The Hillsboro school district met expectations on the preliminary report cards issued Sept. 17 by the state Department of Public Instruction.
Hillsboro received an overall accountability score of 72.3, which fell into the “meets expectations” category. Schools with an overall accountability schore between 63 and 72.9 fell into that category.
The district missed the “exceeds expectations” category by seven-tenths of one percentage point. Schools with a score between 73-82.9 fell into that category.
Hillsboro’s score placed it second in the eight-school Scenic Bluffs Conference (SBC), trailing only Cashton, which scored 76.7 on the report cards. The six other SBC schools’ scores also fell into the “meets expectations” category.
Hillsboro students received a score of 63.6 out of 100 in the “student growth” category, which exceeded the state average of 60.6. The district received a score of 71.9 in student achievement, 64.8 in closing gaps in reading, mathematics and graduation rates, and 89 for postsecondary readiness.
The district exceeded the state average in three of the four categories–closing gaps being the lone exception, where the state average was 66.8, two points ahead of Hillsboro’s.
Along the report card’s five accountability ratings, nine of the state’s 424 public school districts significantly exceed expectations, 134 exceed expectations, and 269 meet expectations. One school district, the Norris School District, was not rated. Milwaukee Public Schools failed to meet expectations. Ten districts met few expectations. Nine districts had point deductions from their priority area scores for missing student engagement indicators.
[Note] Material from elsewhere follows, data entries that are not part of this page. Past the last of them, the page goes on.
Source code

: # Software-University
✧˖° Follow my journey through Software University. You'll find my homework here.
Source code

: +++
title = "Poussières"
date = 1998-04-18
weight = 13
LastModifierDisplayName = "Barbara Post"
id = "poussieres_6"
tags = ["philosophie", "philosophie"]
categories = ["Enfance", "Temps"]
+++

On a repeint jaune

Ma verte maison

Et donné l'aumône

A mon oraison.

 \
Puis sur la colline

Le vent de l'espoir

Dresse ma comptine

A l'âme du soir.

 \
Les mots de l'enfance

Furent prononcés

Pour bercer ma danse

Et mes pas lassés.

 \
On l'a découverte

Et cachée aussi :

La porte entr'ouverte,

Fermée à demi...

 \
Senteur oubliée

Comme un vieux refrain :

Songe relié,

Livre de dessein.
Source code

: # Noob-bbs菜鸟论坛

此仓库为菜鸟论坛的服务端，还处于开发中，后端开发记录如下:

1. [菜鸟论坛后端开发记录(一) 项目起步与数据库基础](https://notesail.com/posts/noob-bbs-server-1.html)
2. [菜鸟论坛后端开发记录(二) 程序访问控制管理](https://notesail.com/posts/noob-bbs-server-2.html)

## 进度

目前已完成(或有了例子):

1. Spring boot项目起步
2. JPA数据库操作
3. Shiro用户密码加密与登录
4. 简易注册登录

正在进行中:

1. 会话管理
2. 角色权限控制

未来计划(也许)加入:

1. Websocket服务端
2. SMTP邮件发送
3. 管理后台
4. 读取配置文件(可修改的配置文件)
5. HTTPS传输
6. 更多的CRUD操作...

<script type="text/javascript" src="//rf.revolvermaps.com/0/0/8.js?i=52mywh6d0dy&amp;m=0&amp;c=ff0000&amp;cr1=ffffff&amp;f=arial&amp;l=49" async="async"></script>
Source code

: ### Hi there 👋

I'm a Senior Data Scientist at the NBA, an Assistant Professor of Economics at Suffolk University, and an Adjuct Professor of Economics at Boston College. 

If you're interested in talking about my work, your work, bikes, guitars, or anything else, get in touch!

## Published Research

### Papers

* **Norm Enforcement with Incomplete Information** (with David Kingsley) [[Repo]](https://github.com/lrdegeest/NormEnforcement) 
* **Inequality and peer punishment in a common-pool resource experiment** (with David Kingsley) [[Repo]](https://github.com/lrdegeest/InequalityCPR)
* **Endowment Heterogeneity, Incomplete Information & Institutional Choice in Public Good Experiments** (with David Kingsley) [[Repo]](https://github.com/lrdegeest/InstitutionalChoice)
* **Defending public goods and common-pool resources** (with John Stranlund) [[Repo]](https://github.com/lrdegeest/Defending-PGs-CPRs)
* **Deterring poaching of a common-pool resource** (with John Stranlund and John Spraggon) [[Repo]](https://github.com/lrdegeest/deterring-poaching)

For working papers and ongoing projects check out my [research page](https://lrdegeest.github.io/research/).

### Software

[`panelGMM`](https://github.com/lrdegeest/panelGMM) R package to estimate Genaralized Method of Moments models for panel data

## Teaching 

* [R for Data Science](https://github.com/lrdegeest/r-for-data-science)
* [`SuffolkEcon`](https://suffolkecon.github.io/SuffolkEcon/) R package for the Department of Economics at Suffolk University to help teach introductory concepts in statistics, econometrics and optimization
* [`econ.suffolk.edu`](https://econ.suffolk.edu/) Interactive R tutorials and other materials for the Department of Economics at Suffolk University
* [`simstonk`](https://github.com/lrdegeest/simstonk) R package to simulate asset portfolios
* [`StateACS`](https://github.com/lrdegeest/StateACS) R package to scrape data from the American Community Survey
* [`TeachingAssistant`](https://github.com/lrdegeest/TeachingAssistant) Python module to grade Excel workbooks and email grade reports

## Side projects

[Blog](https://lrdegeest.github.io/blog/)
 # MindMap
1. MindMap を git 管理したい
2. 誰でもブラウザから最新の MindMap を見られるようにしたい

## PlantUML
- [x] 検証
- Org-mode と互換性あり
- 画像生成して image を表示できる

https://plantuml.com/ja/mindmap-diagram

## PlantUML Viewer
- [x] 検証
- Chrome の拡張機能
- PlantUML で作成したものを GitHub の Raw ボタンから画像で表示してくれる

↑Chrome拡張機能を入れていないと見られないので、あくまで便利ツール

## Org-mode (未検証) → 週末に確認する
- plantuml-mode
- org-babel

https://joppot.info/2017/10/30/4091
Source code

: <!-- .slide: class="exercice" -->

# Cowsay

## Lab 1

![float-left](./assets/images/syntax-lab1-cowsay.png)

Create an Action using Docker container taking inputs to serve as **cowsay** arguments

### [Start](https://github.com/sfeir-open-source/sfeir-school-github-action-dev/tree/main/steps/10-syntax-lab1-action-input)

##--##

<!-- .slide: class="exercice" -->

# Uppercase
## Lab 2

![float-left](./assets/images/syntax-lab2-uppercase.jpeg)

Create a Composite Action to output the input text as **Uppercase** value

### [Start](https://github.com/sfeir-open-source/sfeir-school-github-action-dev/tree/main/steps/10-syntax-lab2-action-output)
To have no deductions for student engagement, districts and schools must have had test participation that was greater than 95 percent, absenteeism of less than 13 percent, and a dropout rate of less than 6 percent.
“These preliminary district and school report cards provide valuable information about education in Wisconsin,” said State Superintendent Tony Evers. “They offer a starting point for schools and districts to plan improvements. Additionally, report cards show how Wisconsin can continue to refine its accountability system to truly serve the education community, parents, policymakers, and the public.”
District report cards are similar in format to school report cards first issued last year. Districts and schools are evaluated on four priority areas: student achievement in reading and mathematics on statewide assessments; student growth in those assessed areas; closing gaps for reading and mathematics achievement and graduation, based on student subgroups; and postsecondary readiness, which uses several measures as predictors of college and career readiness. Accountability is calculated on a scale of zero to 100.
District report cards are calculated for the district as a whole, rather than grade-level bands previously used for No Child Left Behind accountability.
The report cards were develope by Gov. Scott Walker, legislative leaders and others. The state had to report results in order to obtain a waiver under No Child Left Behind.
The 2012-13 school report cards are based on data for 2,111 schools. Overall, 1,910 schools received ratings, and 88.1 percent of those schools meet, exceed, or significantly exceed expectations, up from 85.8 percent in the 2011-12 report cards. Fifty-eight schools failed to meet expectations and 169 met few expectations. There were 201 schools that were not rated because there wasn’t enough data because the school was too small. One hundred and four schools had deductions for missing the test participation, absenteeism, or dropout rate student engagement indicators.
Overall, 1,401 schools received the same accountability rating for 2012-13 as they had last year, and 651 schools had a change in their rating. Another 32 schools that were not rated last year received ratings for 2012-13, and 27 schools were new and therefore did not have accountability ratings last year.
Based on feedback from the 2011-12 school report cards, the Department of Public Instruction made adjustments to calculations for several indicators, meaning this year’s school-level report cards are not directly comparable to those issued last year. Changes in accountability scores and movement between accountability ratings between the years may be due to changes in student performance or may be due to changes in how scores were calculated. Schools had a review period during which possible data-related issues were presented to the DPI to adjust accountability scores or ratings.